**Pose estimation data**
===============
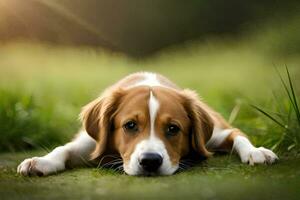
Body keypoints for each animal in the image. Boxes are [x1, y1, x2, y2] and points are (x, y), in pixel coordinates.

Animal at [17, 72, 278, 177]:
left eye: (173, 129)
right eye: (130, 125)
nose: (150, 162)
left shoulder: (217, 133)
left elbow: (239, 135)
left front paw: (256, 152)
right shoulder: (91, 142)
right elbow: (63, 148)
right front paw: (41, 161)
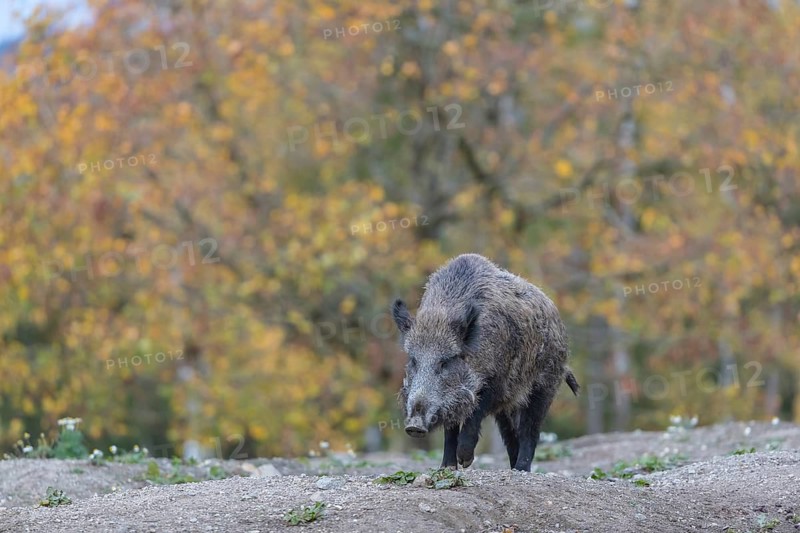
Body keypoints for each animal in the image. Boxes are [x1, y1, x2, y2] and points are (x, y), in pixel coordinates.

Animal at [392, 253, 579, 471]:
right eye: (413, 360)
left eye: (446, 361)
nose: (414, 425)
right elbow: (450, 428)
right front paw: (447, 467)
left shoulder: (496, 382)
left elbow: (474, 414)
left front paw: (465, 461)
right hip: (509, 406)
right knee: (511, 436)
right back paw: (512, 467)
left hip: (545, 386)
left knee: (530, 430)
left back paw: (521, 469)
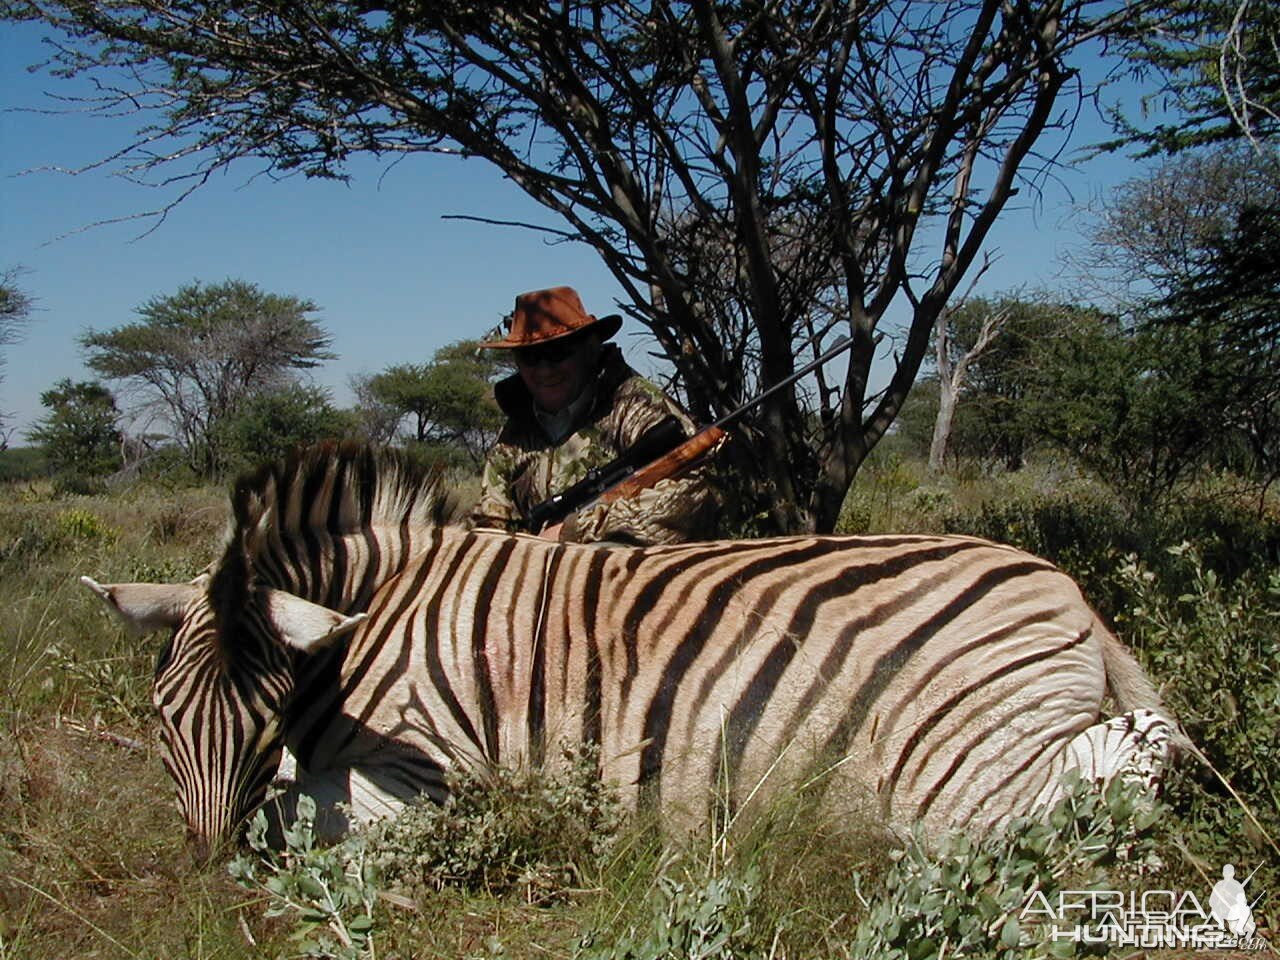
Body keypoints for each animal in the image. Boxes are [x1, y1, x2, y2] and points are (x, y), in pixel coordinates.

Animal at [80, 442, 1177, 855]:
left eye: (264, 722)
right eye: (160, 720)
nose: (206, 869)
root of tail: (1066, 590)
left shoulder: (434, 769)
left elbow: (296, 817)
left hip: (952, 776)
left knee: (1126, 768)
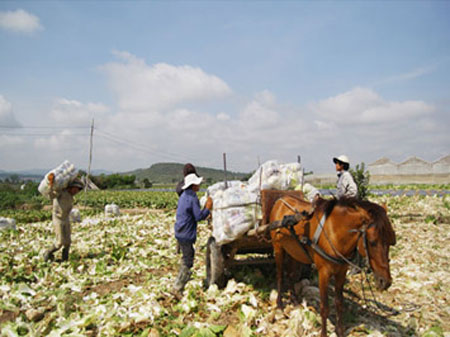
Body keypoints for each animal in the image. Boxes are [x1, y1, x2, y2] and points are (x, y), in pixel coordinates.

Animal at [268, 196, 396, 336]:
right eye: (372, 242)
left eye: (391, 241)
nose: (386, 282)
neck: (334, 232)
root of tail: (281, 199)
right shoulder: (324, 273)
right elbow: (325, 307)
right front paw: (324, 333)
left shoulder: (342, 272)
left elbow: (339, 302)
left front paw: (339, 331)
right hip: (278, 247)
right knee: (280, 275)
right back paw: (279, 303)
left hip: (294, 250)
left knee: (291, 274)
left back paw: (294, 300)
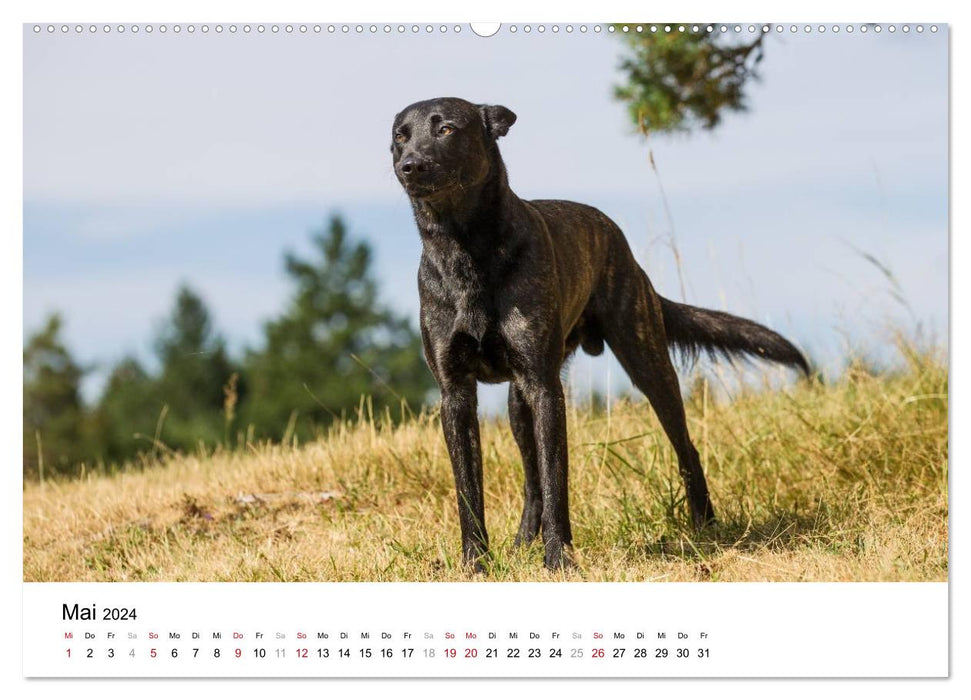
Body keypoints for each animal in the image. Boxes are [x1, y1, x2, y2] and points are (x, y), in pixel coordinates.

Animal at [392, 97, 808, 568]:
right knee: (531, 481)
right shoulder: (456, 394)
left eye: (445, 128)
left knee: (685, 447)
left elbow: (557, 479)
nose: (410, 165)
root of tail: (616, 238)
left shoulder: (546, 389)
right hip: (519, 405)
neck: (464, 249)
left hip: (648, 365)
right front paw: (476, 564)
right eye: (400, 136)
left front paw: (558, 558)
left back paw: (705, 523)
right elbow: (470, 491)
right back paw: (522, 542)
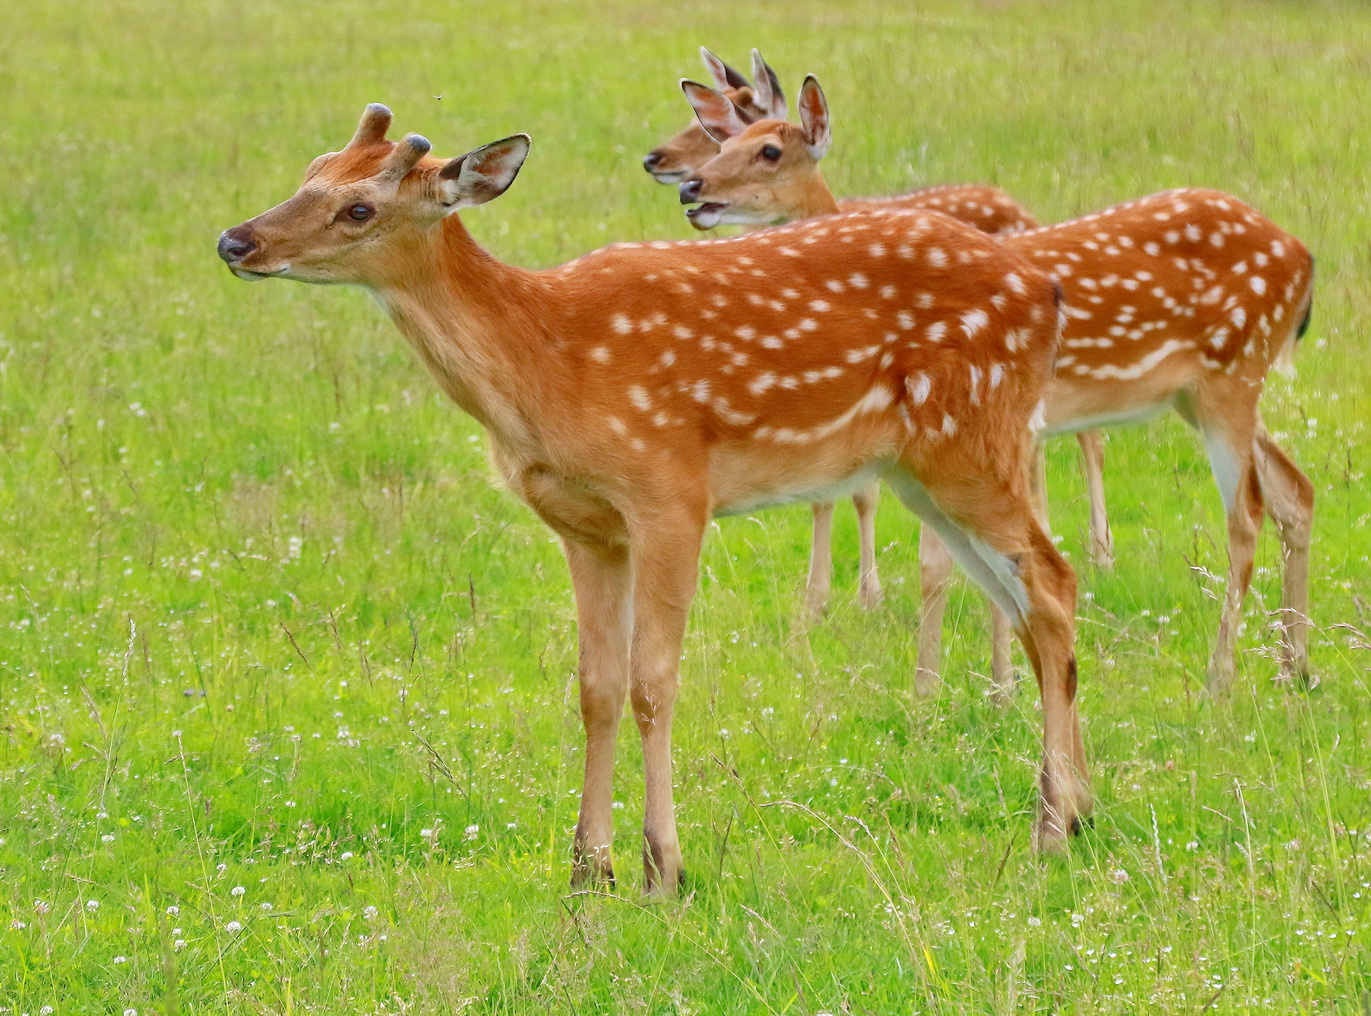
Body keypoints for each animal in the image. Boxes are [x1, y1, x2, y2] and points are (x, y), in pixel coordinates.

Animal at [213, 102, 1091, 893]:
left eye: (359, 206)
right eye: (311, 170)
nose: (235, 241)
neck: (545, 367)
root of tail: (1044, 288)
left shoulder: (669, 491)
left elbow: (652, 681)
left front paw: (661, 867)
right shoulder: (584, 525)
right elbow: (595, 688)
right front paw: (586, 868)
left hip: (971, 437)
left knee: (1052, 578)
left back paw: (1051, 831)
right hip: (922, 466)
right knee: (1024, 597)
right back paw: (1075, 812)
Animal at [649, 51, 1113, 622]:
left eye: (769, 149)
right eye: (724, 142)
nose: (682, 179)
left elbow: (854, 494)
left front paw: (848, 599)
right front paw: (827, 602)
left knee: (1083, 433)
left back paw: (1098, 551)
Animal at [685, 77, 1316, 696]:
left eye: (770, 151)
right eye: (723, 143)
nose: (693, 186)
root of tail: (1304, 258)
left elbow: (940, 564)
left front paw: (939, 687)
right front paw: (998, 680)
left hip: (1233, 373)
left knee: (1246, 516)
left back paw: (1221, 676)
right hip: (1202, 391)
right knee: (1295, 491)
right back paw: (1294, 667)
===============
**Exercise goal**
From the line with "left elbow: (339, 302)" up to and including the line with "right knee: (531, 481)" above, retype every line exactly and nothing more; leave out the pictures.

**Reply to the exercise**
left elbow: (339, 302)
left front paw: (339, 331)
right hip: (278, 247)
right knee: (280, 275)
right back paw: (279, 303)
left hip: (294, 250)
left knee: (291, 274)
left back paw: (294, 300)
Body keypoints for each animal in the image. Boxes are [x1, y1, x2, y2] and points are (x, y), in pixel coordinates.

Animal at [392, 97, 808, 568]:
right knee: (531, 481)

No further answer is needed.